Medicaid finances health and long-term care expenses for more Americans than any other program. Medicaid’s substantial growth over the past few decades is one of the major developments in American health policy and spending. Multiple eligibility expansions beginning in the late 1980’s and a massive expansion of the program to able-bodied, working-age adults through the Affordable Care Act (ACA) caused significant growth through 2020. Medicaid enrollment and spending has also skyrocketed with the federal pandemic policy that prohibited states from removing ineligible people from the program.
While Medicaid recipients often suffer from poor access to medical care services and health outcomes generally disappoint, the focus of Paragon’s Medicaid Visuals is to provide information and perspective about the magnitude of its growth.
The figures illustrate the story and trends more appropriately than words, but here are some key takeaways:
- There are now twice as many Medicaid recipients as people in poverty.
- The increase in Medicaid enrollment has been driven by able-bodied, working-age adults who now significantly outnumber elderly and disabled enrollees combined.
- Medicaid enrollment has grown from about 8% of Americans in the late 1980s to a quarter of the population today.
- Driven by federal COVID policies, Medicaid enrollment increased from 65 million people to 82 million people from March 2020 through May 2022.
- Nearly 9% of the U.S. federal budget is spent on Medicaid, a percentage that has tripled over the last three decades.
- Today there are only two workers for each Medicaid recipient. The country’s capacity to finance Medicaid has deteriorated.
- In the late 1980’s, there were more than five workers earning income and paying taxes to financially support each Medicaid recipient.
- Taxpayers spend nearly $20,000 per person in poverty per year through Medicaid.
- Medicaid now represents about 30% of total state spending, roughly the same amount as combined state spending on elementary & secondary education and higher education.

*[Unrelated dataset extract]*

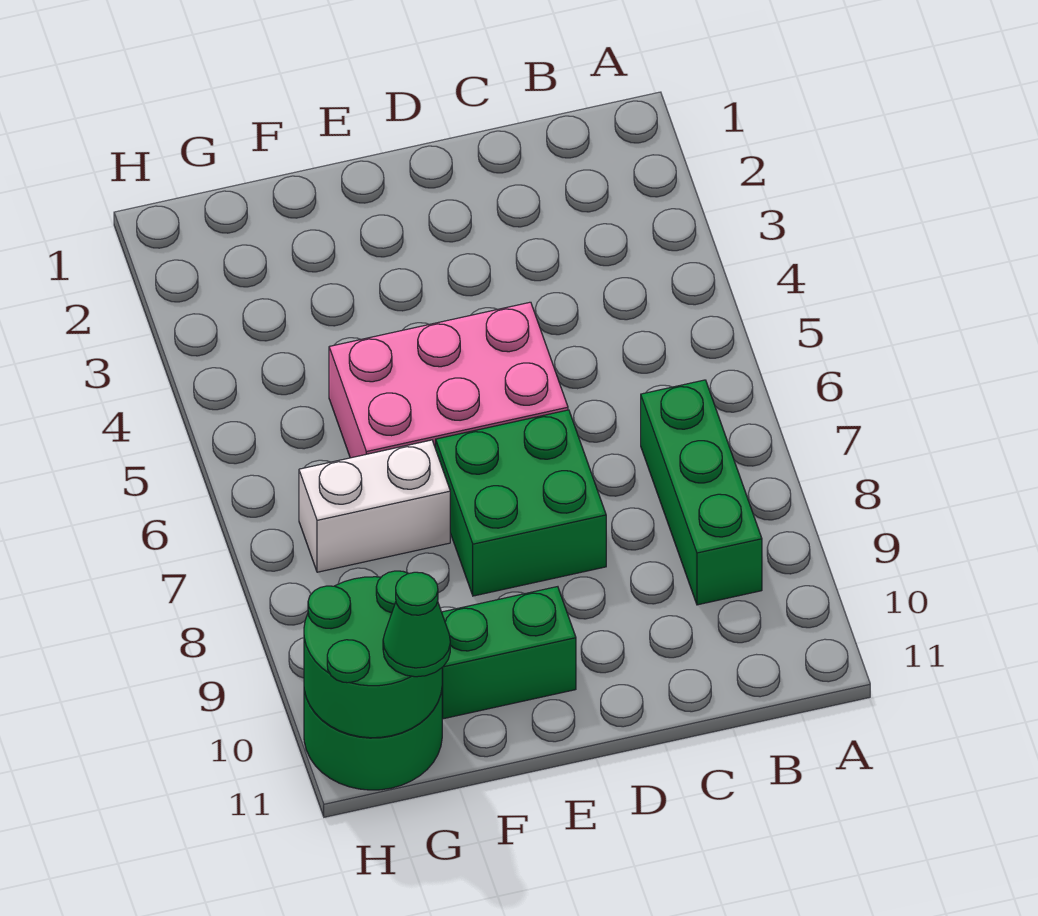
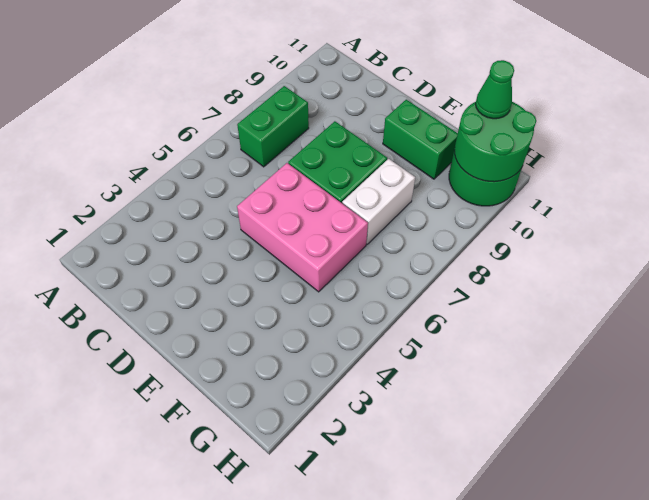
green brick B7:B9 level 1 -> green brick B7:B8 level 1
white brick F7:G7 level 1 -> white brick F7:F8 level 1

- Three decades ago, states spent over three times more on education than on Medicaid.
- Inflation-adjusted Medicaid spending is up over 500% over the last three decades, which is the leading reason for the growth of state government.
- Federal subsidies for Medicaid are responsible for driving that growth as federal funds received for Medicaid are now seven times greater than federal funds for elementary and secondary education.